Samaras pledged Friday to stick to all of Greece’s promises to its international creditors and said that he was not asking for more bailout money, but just “breathing space” to implement the spending cuts and reforms.

Neither Merkel nor Hollande responded directly to that request.

Samaras told reporters in Paris he was confident that Greece would not be ejected from the Eurozone.

“I also think that we can achieve our goals and our commitments, reduce deficits, our debt, complete the structural change we have begun,” he said before heading back to Greece.

In the run-up to his trip to Berlin and Paris, Samaras embarked on a media charm offensive, telling papers in Germany and France that a “Grexit”, or Greek exit from the euro, would be catastrophic for Europe.
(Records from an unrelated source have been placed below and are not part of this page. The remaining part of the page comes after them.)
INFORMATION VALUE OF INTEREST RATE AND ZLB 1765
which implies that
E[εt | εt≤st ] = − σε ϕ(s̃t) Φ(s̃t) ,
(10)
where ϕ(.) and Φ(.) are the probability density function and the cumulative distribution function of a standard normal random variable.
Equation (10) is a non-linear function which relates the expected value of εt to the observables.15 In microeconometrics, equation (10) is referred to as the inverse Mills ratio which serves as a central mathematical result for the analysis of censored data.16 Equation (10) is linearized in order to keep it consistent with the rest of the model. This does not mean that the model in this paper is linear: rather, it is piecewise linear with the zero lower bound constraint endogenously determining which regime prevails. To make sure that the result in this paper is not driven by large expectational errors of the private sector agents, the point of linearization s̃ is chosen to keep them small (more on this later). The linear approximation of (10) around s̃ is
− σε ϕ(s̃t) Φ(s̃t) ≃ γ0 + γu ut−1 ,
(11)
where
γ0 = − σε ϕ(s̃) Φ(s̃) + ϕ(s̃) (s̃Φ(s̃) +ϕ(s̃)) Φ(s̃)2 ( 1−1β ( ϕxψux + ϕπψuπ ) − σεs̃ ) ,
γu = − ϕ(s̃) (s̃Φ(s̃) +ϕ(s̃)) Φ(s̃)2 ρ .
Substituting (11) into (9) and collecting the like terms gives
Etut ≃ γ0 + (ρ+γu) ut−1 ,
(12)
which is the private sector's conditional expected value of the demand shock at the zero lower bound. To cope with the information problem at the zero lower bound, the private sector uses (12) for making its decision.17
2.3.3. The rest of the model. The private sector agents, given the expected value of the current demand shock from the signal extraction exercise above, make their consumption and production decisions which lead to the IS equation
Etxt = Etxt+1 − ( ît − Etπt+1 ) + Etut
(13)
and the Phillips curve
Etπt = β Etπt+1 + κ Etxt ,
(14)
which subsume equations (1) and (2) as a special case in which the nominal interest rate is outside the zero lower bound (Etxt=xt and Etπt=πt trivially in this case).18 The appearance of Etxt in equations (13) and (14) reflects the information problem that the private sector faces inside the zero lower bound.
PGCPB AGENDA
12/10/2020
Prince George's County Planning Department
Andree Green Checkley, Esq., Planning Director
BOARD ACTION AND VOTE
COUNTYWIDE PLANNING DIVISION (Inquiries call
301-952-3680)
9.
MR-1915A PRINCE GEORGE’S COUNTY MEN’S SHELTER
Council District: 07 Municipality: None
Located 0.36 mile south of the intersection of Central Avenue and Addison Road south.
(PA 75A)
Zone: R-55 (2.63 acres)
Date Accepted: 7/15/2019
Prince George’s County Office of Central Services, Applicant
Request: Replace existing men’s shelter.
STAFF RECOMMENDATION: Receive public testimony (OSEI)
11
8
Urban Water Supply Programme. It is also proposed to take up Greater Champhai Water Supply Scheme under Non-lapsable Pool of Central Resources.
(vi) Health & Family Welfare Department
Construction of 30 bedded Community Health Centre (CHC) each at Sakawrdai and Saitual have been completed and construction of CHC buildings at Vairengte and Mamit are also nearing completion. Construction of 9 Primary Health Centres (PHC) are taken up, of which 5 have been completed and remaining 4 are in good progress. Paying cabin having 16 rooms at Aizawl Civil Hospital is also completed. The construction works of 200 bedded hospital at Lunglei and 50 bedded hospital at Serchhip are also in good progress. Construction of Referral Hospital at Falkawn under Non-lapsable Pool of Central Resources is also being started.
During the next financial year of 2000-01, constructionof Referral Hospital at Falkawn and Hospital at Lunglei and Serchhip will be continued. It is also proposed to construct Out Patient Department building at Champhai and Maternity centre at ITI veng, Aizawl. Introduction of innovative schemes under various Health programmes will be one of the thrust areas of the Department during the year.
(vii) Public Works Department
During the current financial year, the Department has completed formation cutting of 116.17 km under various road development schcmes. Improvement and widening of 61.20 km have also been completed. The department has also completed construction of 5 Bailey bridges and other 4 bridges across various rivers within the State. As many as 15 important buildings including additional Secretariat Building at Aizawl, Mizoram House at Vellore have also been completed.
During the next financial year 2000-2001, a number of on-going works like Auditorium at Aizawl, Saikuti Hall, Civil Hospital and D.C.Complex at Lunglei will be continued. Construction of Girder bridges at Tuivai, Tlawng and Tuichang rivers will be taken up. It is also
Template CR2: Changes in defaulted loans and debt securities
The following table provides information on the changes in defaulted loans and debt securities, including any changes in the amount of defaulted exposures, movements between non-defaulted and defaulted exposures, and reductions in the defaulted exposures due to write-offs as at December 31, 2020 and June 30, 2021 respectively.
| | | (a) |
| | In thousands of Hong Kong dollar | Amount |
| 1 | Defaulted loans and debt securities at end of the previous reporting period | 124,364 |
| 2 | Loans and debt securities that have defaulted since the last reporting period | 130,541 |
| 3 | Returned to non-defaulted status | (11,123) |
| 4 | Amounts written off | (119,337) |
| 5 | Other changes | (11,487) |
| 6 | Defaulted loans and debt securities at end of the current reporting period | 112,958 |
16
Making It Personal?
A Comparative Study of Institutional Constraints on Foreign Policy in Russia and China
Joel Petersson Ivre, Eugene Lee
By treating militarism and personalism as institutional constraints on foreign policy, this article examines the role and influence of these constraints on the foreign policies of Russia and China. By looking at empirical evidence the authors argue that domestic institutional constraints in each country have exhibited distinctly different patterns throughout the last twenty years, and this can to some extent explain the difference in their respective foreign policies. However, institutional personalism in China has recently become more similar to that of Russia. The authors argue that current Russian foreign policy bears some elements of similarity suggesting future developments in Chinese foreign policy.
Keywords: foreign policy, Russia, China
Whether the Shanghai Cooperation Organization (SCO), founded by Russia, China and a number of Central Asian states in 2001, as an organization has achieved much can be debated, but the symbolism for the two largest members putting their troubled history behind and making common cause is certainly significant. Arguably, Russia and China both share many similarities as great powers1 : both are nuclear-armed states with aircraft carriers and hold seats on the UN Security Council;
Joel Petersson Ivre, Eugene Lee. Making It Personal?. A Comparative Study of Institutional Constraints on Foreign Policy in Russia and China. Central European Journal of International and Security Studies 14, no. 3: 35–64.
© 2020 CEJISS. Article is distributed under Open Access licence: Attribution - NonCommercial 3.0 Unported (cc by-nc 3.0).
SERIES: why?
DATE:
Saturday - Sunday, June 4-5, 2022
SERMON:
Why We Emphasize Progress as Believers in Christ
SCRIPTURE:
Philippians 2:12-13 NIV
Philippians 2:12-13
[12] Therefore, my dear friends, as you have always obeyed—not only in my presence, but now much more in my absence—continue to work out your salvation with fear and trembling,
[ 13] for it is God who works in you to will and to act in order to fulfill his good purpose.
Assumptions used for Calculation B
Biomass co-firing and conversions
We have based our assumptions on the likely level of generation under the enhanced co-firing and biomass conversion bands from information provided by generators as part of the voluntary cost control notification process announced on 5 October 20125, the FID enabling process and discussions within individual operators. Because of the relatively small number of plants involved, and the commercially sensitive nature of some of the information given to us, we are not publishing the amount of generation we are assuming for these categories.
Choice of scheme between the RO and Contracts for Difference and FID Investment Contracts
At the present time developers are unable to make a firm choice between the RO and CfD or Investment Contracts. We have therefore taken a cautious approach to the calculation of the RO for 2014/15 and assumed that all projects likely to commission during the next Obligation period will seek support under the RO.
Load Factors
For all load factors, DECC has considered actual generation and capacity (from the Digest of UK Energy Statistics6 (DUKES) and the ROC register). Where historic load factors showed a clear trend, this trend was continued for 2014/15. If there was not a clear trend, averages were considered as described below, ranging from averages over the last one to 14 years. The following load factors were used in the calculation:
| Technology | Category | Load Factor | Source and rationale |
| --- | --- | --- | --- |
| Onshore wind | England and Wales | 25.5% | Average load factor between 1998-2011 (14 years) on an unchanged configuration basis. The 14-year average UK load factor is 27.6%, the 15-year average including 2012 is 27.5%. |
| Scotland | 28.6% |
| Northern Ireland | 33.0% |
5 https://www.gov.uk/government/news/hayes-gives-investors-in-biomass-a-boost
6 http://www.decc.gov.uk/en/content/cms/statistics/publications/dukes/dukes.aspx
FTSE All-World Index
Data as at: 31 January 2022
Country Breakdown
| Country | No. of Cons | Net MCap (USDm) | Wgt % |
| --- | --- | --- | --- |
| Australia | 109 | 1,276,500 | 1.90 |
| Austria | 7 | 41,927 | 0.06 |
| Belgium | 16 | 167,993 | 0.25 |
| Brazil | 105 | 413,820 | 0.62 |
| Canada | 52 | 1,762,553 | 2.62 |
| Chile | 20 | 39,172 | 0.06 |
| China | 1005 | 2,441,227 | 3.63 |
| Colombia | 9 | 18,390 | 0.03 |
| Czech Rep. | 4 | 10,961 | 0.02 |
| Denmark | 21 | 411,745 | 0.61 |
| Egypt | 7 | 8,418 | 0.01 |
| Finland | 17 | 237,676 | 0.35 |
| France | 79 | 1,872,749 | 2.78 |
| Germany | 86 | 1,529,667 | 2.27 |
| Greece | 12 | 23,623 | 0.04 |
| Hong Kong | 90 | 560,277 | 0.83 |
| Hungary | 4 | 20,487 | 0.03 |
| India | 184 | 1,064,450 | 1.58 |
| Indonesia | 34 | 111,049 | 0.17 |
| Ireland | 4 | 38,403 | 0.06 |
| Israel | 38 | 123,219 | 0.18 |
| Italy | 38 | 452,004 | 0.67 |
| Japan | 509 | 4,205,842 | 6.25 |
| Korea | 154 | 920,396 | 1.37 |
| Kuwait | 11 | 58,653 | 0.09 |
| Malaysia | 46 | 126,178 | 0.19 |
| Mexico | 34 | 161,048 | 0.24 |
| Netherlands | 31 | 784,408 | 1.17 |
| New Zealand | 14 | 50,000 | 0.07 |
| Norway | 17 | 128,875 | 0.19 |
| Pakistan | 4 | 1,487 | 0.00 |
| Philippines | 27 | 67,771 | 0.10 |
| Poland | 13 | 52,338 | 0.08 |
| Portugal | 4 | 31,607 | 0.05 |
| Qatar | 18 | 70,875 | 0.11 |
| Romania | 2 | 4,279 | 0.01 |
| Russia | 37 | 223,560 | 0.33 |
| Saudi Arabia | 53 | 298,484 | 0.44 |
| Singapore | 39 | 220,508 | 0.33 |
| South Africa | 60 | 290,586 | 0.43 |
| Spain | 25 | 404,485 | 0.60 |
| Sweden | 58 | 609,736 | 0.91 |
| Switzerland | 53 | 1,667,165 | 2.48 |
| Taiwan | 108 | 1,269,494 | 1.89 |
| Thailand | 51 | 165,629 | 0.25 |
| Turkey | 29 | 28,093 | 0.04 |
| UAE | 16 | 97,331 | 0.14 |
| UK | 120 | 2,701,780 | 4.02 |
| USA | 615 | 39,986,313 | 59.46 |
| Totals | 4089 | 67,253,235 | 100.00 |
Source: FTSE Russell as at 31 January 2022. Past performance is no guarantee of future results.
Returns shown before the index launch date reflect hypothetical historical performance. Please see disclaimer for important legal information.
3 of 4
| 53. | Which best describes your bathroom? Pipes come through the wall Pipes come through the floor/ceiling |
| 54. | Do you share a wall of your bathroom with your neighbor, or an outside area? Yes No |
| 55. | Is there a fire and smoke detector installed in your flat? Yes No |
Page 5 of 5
The German chancellor, entering the countdown to elections by October 2013, faces resistance at home to granting Greece more aid after nearly three years of the Eurozone lurching from one crisis to another.

But at the helm of Europe’s effective paymaster, she has been under pressure to chart decisive action to shake off the debt crisis, inspire confidence in the markets and keep the bloc intact.

Just hours before Samaras landed in Berlin for Friday’s crisis talks, a newspaper reported that a secret cell has been set up in the German finance ministry to examine the possible consequences of a Greek Eurozone exit.

A ministry spokesman later played down the report, saying that a “working group” had been set up a year ago that deals with “the whole topic of the sovereign debt crisis” and not merely a possible Greek exit.